I then spent 4 years at Transylvania University; a school that, for all its progressive Liberal Arts inclinations, was also predominantly white. Where one fraternity celebrated ‘Old South Days,’ and filled a whole row of dorm room windows with confederate flags every fall. Another alumna of that school recently wrote this powerful, widely-read piece about racism on campus.

I was there. I saw it. But hey, PART OF THE CULTURE, right? Just celebrating history folks, nothing to see here. Even so, I spent my college years in that place feeling like I had escaped the dark belly of racism. I was in college, in the big city. There might have only been 20 black kids on campus, but hey, 20 was more than 4. I had friends of color now. BUT I DIDN’T SEE COLOR, because everybody is the same, and we are all color blind here.

Well. But not seeing color is a problem too. And everybody is not the same.

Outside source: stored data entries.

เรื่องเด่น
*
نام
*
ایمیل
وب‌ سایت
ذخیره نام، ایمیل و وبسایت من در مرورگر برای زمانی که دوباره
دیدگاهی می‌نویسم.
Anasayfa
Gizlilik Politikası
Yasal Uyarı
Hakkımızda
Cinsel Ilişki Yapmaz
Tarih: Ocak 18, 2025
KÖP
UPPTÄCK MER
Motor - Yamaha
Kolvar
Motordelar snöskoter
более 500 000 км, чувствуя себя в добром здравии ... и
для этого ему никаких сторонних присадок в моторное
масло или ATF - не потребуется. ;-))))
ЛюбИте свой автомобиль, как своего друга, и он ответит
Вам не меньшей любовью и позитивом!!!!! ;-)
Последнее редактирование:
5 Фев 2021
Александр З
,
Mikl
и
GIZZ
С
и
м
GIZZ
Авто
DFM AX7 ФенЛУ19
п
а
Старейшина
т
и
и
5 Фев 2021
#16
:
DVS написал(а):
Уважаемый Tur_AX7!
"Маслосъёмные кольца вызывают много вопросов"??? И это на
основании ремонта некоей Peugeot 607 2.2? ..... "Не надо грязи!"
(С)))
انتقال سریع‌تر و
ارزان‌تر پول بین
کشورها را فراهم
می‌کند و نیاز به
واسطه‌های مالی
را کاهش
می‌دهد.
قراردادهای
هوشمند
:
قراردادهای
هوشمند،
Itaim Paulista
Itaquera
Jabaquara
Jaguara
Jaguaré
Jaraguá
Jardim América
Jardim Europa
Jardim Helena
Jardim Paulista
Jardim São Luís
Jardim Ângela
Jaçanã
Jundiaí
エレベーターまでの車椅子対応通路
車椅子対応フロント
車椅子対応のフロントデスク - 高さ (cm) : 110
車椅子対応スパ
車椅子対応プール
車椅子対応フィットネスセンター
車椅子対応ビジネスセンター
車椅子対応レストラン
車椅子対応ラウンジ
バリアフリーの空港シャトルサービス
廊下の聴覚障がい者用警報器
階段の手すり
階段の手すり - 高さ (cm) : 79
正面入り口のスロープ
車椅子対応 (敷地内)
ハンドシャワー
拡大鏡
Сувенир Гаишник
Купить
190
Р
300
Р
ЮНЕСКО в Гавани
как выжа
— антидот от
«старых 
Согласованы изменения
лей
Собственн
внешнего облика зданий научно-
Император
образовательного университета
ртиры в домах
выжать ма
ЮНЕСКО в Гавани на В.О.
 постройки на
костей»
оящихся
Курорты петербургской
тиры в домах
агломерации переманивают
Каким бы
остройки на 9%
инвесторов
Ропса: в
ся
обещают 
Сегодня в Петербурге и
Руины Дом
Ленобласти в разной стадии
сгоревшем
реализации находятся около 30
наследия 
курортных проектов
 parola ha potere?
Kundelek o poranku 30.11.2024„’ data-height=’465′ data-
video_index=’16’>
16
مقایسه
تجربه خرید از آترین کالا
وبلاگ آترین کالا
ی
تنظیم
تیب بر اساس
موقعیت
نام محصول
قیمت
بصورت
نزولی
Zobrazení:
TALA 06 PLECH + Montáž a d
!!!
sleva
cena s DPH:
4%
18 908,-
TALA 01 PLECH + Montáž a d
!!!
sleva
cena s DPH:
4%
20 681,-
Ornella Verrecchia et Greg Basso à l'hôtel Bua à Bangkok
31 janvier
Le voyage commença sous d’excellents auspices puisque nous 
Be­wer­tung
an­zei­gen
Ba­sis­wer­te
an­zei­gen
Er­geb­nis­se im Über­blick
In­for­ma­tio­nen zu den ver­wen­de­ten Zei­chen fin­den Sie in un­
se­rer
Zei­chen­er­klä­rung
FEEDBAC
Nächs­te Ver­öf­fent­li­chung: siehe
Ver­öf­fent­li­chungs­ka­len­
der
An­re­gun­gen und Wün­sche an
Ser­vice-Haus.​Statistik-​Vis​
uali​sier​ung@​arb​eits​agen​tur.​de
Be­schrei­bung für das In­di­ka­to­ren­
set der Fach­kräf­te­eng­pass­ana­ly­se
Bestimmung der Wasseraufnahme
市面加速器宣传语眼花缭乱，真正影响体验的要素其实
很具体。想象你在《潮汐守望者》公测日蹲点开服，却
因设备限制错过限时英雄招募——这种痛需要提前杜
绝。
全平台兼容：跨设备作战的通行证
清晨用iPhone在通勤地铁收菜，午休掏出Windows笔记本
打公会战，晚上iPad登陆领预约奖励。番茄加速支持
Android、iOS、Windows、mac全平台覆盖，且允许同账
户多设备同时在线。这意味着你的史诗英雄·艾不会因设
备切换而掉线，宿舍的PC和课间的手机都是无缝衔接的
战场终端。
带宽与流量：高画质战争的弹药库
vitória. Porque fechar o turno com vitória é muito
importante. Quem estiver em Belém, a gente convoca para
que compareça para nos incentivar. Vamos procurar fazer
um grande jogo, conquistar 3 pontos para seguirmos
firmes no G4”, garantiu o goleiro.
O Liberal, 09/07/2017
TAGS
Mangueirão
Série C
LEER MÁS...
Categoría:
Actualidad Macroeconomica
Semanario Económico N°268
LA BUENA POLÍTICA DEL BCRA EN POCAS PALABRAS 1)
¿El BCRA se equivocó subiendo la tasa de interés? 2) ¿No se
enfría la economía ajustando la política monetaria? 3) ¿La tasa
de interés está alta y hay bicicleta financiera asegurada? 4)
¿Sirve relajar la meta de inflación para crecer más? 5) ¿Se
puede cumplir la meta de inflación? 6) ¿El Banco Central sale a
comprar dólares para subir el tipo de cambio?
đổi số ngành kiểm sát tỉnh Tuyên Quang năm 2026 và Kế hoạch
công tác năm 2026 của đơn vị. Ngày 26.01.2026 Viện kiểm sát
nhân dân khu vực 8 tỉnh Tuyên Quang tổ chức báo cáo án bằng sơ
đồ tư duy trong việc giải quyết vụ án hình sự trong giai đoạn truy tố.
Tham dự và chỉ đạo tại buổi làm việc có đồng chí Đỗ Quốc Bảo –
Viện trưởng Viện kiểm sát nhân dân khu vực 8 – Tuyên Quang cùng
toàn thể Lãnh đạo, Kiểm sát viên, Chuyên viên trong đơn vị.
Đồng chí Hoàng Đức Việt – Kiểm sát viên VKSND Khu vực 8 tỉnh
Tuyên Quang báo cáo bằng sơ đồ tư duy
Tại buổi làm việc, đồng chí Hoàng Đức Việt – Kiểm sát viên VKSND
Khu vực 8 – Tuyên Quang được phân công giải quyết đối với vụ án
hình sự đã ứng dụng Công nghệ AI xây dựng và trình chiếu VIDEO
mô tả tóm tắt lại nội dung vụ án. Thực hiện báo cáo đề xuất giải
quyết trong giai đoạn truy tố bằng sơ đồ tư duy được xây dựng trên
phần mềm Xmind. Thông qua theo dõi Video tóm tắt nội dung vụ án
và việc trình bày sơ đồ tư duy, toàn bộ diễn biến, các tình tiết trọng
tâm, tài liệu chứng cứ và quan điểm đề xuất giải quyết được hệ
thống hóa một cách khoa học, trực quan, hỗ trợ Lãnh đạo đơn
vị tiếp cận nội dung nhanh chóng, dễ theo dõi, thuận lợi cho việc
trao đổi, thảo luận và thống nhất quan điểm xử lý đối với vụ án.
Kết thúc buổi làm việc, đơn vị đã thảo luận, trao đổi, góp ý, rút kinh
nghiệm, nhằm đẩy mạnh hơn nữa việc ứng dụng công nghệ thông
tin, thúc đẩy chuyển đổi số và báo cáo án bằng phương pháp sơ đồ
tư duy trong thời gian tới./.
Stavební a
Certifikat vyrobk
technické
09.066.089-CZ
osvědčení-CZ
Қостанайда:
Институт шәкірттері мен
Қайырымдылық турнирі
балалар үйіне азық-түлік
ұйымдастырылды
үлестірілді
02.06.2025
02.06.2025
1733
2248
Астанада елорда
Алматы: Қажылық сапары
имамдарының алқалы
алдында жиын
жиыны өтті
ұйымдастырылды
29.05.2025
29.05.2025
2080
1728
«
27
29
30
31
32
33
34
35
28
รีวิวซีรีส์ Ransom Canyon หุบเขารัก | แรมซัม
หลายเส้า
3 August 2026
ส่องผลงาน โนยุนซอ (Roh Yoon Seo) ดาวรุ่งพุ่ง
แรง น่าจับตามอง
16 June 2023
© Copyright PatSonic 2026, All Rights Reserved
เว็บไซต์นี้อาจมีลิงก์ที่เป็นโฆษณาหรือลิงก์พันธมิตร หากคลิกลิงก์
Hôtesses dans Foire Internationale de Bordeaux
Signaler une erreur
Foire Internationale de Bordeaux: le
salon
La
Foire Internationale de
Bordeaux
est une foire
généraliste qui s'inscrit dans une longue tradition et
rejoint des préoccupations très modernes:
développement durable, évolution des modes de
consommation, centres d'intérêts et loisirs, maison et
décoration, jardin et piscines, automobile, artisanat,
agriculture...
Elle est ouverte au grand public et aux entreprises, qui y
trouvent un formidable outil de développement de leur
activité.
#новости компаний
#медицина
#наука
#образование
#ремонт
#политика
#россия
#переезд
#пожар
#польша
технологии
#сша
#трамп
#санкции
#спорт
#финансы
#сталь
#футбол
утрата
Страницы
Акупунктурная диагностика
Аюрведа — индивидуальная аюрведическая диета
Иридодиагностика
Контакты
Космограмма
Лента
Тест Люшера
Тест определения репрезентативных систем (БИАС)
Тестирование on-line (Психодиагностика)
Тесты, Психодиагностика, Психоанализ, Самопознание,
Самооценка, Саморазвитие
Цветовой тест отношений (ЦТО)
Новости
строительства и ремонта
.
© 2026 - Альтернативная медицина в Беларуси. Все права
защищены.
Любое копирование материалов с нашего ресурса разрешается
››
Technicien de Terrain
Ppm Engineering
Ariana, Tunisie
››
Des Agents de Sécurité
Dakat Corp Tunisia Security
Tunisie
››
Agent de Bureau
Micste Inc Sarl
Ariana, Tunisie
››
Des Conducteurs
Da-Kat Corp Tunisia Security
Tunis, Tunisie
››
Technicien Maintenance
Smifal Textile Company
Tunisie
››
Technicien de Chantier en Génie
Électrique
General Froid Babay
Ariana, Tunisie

I was not so evolved then. I’m not so evolved now. And we do not live in the post-race reality that we’d like to think exists in educated, progressive circles. Which is why I don’t feel comfortable saying “Dear White People,” and then proceeding to tell all y’all how to do this right. Truth is, I don’t know. I spent my teenage years thinking that racism was a t.v. thing from the 60’s, and my 20’s thinking that racism was a small-town phenomenon from my childhood. Now I’m spending my 30’s learning that racism is woven into the fabric of who we are as a nation…and that I have been complicit in that system my whole life long. I’m not hateful. I do not actively engage in unjust treatment of individuals. I have friends of color. But what I’m learning is that those good intentions and vague parameters of inclusion don’t make me NOT a racist. They don’t make you not a racist, either.

The only thing that can make somebody not-a-racist is to ask hard questions about the places we come from, and the systems in which we take part; to sit with those friends of color (even if there are only 4 of them) and ask what it’s like for them; and meanwhile, ask ourselves why we still only have 4 black friends.

And for damn sure, we cannot sit on this side of our sheltered world, with our tragically-limited perspective, and say “them over there, those thugs… what is the world coming to?” Thug is the new N-word, people. It is intended to diminish, to silence, to justify violence against, and to set apart. It is for sure the new slur, and it is doing its job if you’ve let it color your perception of what’s happening in our cities. And as always, in our rural burgs as well.

America, on the whole, spent its teenage years not noticing that racism was a thing; and its young adult life thinking that racism was this toxic, backward small-town thing that we had SO left behind us.

It’s time we all grew up. In the meantime, we should stop talking, and listen.